» **DO THIS**
In the drilling passage, how does the mechanical sinking speed change in dense clayed areas?

» **TEXT PASSAGE**

⟨

We encountered a particularly acute problem of premature fatigue wear of drilling tools when drilling horizontal development wells on the PK1 design horizon in the Tazovsky region of Western Siberia. The design of these wells provides for the drilling of a 178-mm production casing shoe into the roof of PK1 formation with the zenith angle of 90 degrees and vertical depth of 1186 m and further drilling of the liner section 114 with 152.4-mm bit and the length of the open borehole up to 2000 m. When drilling two holes, the total length of the sinking along the design horizon may be up to 4,000 m.

 


 The BHA 102x8.38 S-135 drilling tools, RSS (rotary steerable system), and a motorized section in the BHA are used for drilling along the target horizon. The maximum actual spatial intensities of curvature in the production casing section reach 2.6 deg/10m. (Fig. 4). Inhibited salt drilling mud with KCL salinity of 4-5 % is used as flushing fluid. The pay horizon is represented by a heterogeneous reservoir, therefore during the running of production liner section 114 in dense clayed areas, the mechanical sinking speed decreases from 40 m/h down to 5-10 m/h, and the vibration loads on drill string increase.

⟩

» **RAW DATA**
⟨

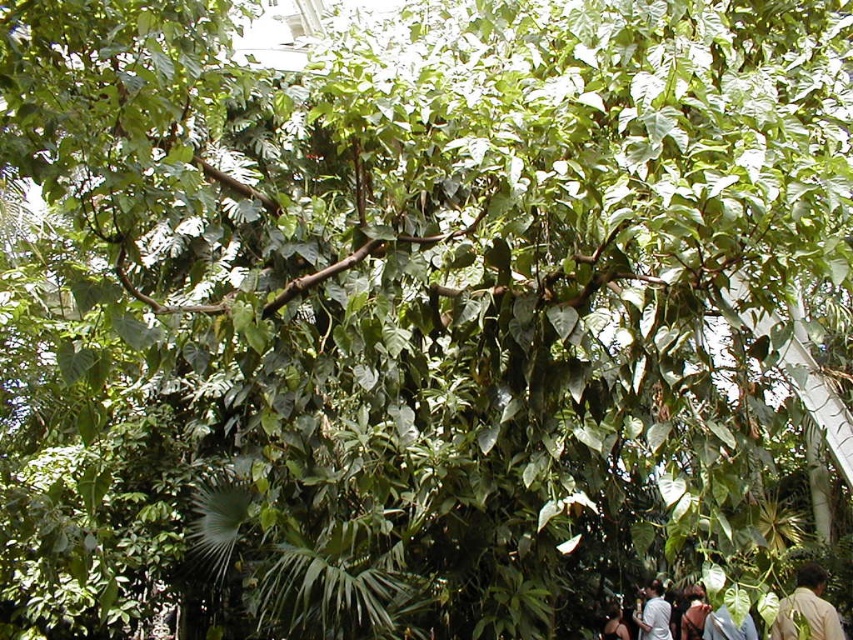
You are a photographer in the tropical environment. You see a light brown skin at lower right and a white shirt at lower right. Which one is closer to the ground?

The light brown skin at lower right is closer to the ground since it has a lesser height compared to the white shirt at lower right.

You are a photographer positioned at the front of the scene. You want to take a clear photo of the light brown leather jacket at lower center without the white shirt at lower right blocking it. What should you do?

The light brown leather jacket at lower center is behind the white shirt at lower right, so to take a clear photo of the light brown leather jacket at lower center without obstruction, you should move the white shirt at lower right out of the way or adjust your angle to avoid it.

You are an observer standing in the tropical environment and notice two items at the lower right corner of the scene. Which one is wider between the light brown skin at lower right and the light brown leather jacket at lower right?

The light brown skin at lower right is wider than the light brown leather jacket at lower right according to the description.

⟩

» **FINAL RESULT**
It decreases from 40 m/h down to 5-10 m/h.